# [JOB]
Take from the records below each line that holds "Хомуты".

(Detected change data)
▬▬▬▬▬▬▬▬▬▬

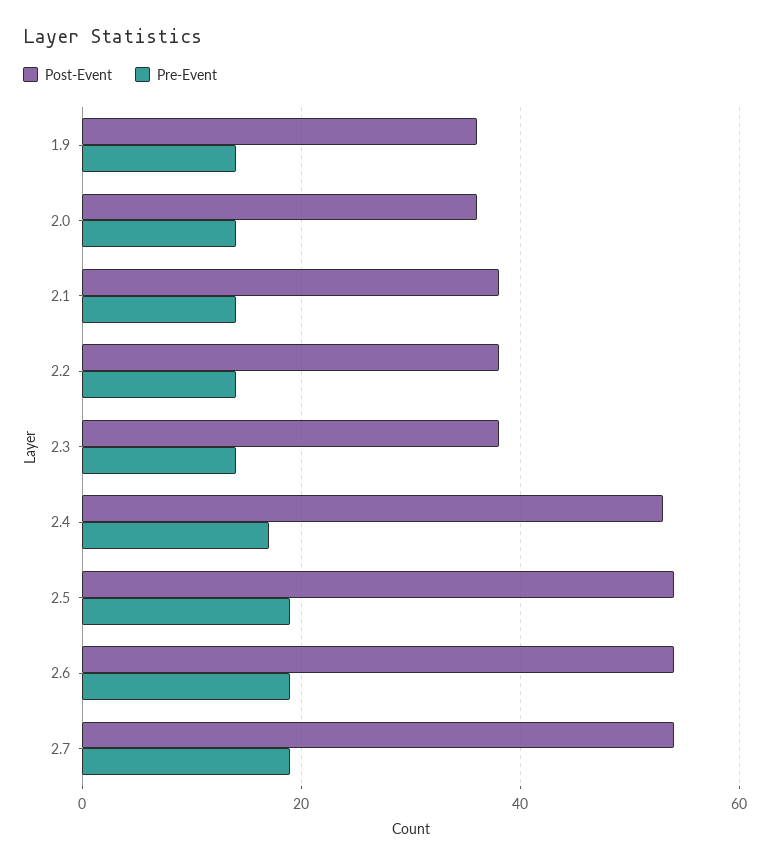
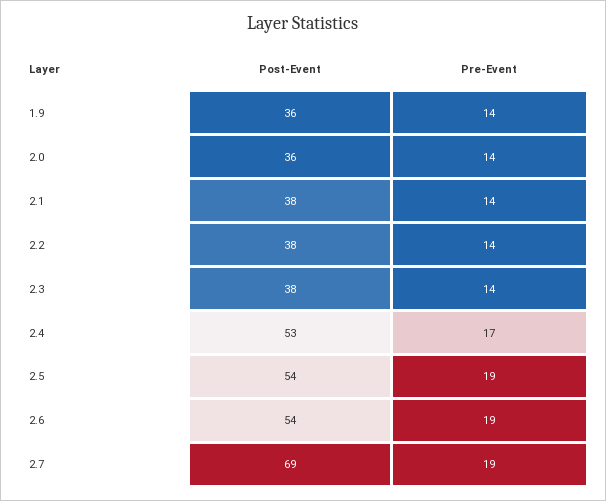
Post-Event, 2.7: 55 -> 69

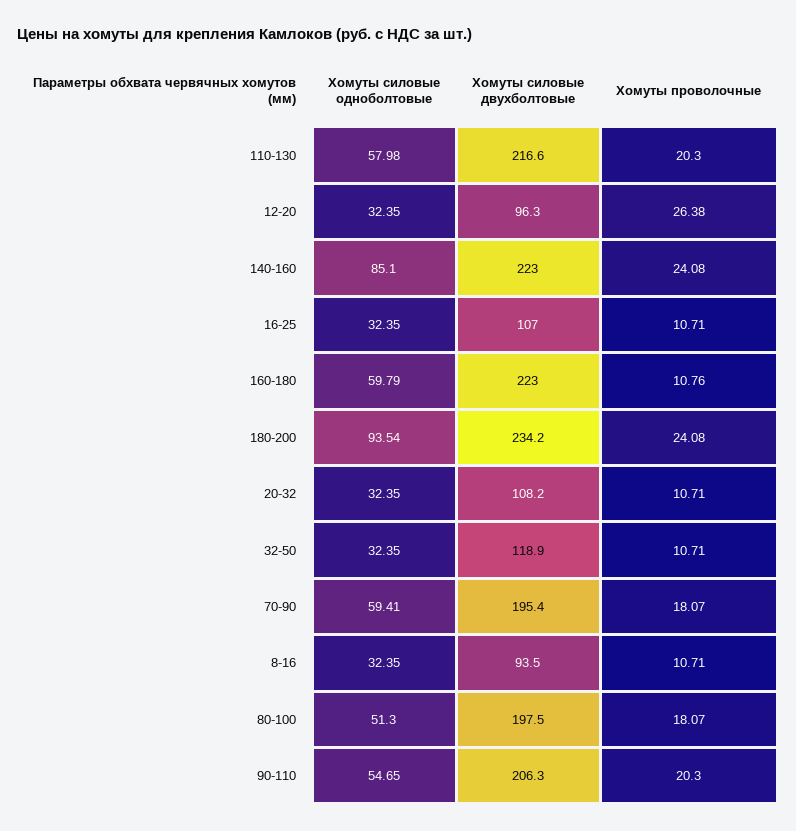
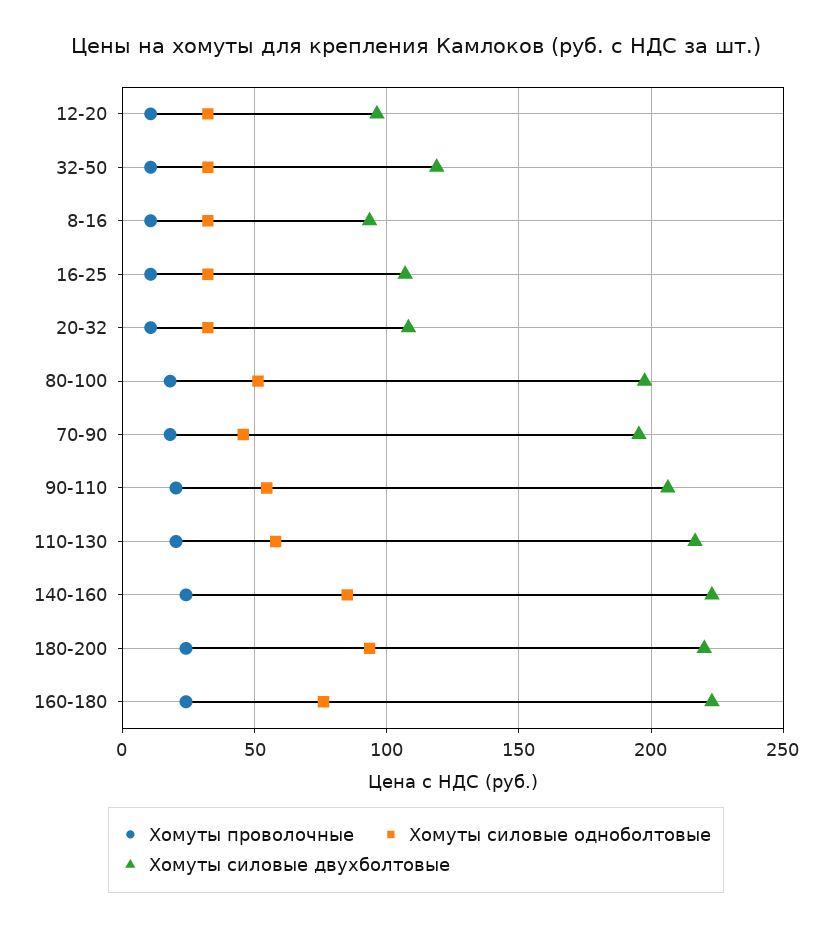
Хомуты проволочные, 12-20: 26.38 -> 10
Хомуты силовые одноболтовые, 160-180: 59.79 -> 75
Хомуты проволочные, 160-180: 10.76 -> 25
Хомуты силовые двухболтовые, 180-200: 234.2 -> 220
Хомуты силовые одноболтовые, 70-90: 59.41 -> 45

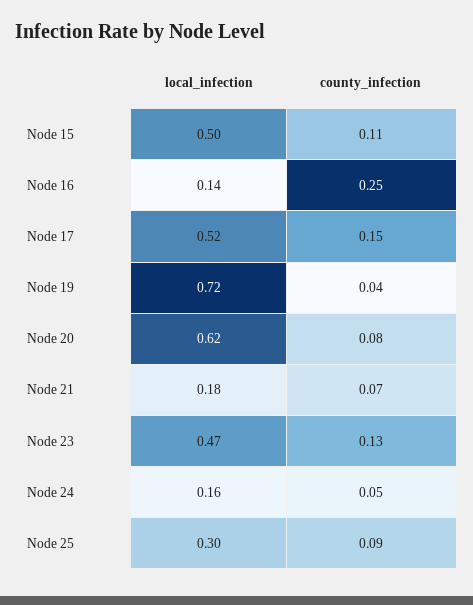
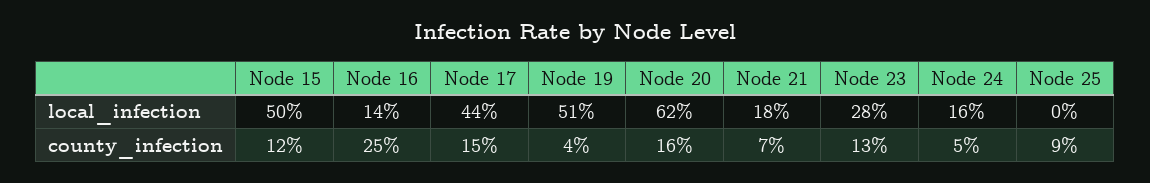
county_infection, Node 15: 0.11 -> 0.12
local_infection, Node 17: 0.52 -> 0.44
local_infection, Node 19: 0.72 -> 0.51
county_infection, Node 20: 0.08 -> 0.16
local_infection, Node 23: 0.47 -> 0.28
local_infection, Node 25: 0.3 -> 0

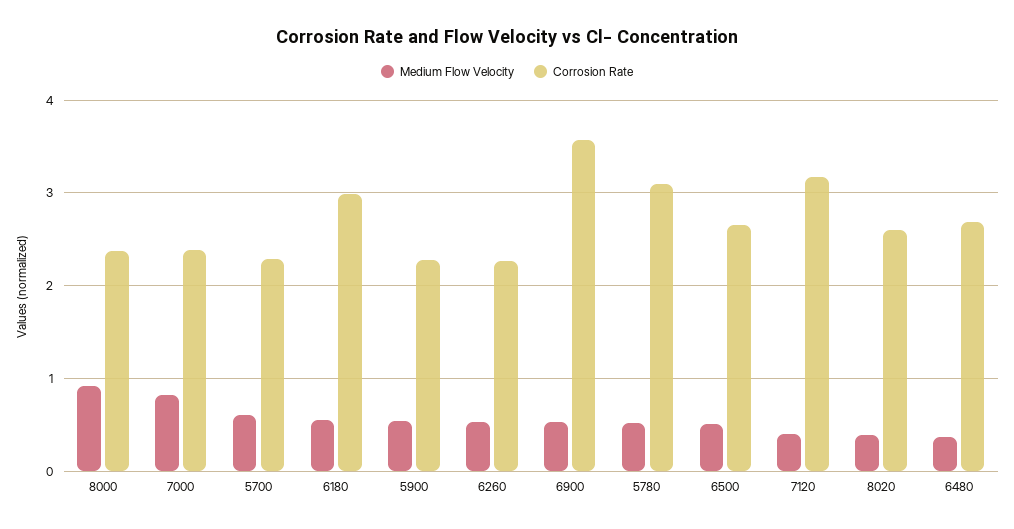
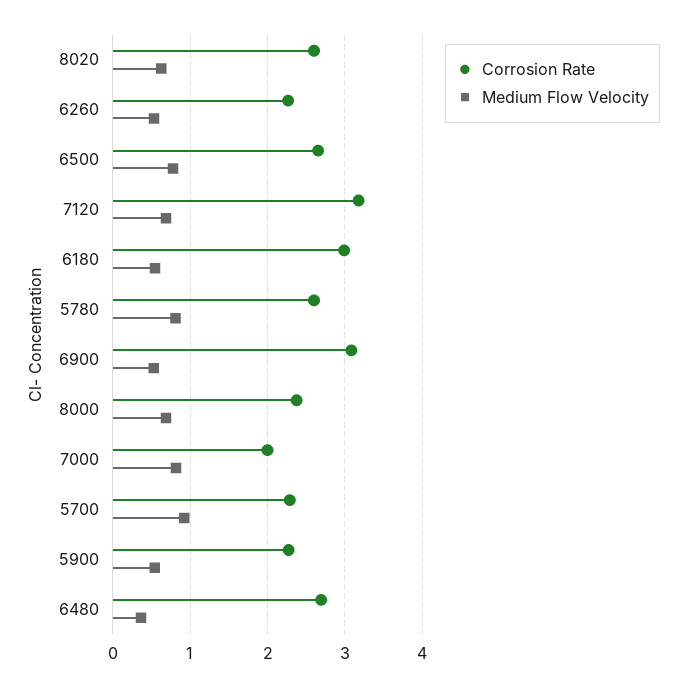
Medium Flow Velocity, 8000: 0.9 -> 0.7
Corrosion Rate, 7000: 2.4 -> 2
Medium Flow Velocity, 5700: 0.6 -> 0.9
Corrosion Rate, 6900: 3.6 -> 3.1
Medium Flow Velocity, 5780: 0.5 -> 0.8
Corrosion Rate, 5780: 3.1 -> 2.6
Medium Flow Velocity, 6500: 0.5 -> 0.8
Medium Flow Velocity, 7120: 0.4 -> 0.7
Medium Flow Velocity, 8020: 0.4 -> 0.6

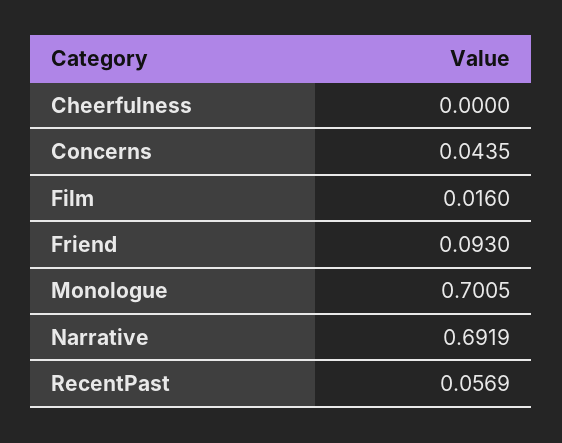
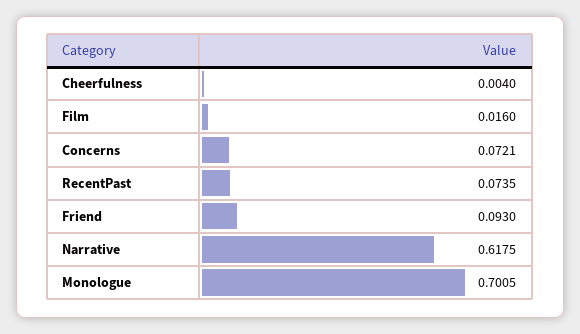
Cheerfulness: 0 -> 0.004
Concerns: 0.0435 -> 0.0721
Narrative: 0.6919 -> 0.6175
RecentPast: 0.0569 -> 0.0735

▬▬▬▬▬▬▬▬▬▬

# [REPLY TO THE TASK]
Хомуты проволочные, 12-20: 26.38 -> 10
Хомуты силовые одноболтовые, 160-180: 59.79 -> 75
Хомуты проволочные, 160-180: 10.76 -> 25
Хомуты силовые двухболтовые, 180-200: 234.2 -> 220
Хомуты силовые одноболтовые, 70-90: 59.41 -> 45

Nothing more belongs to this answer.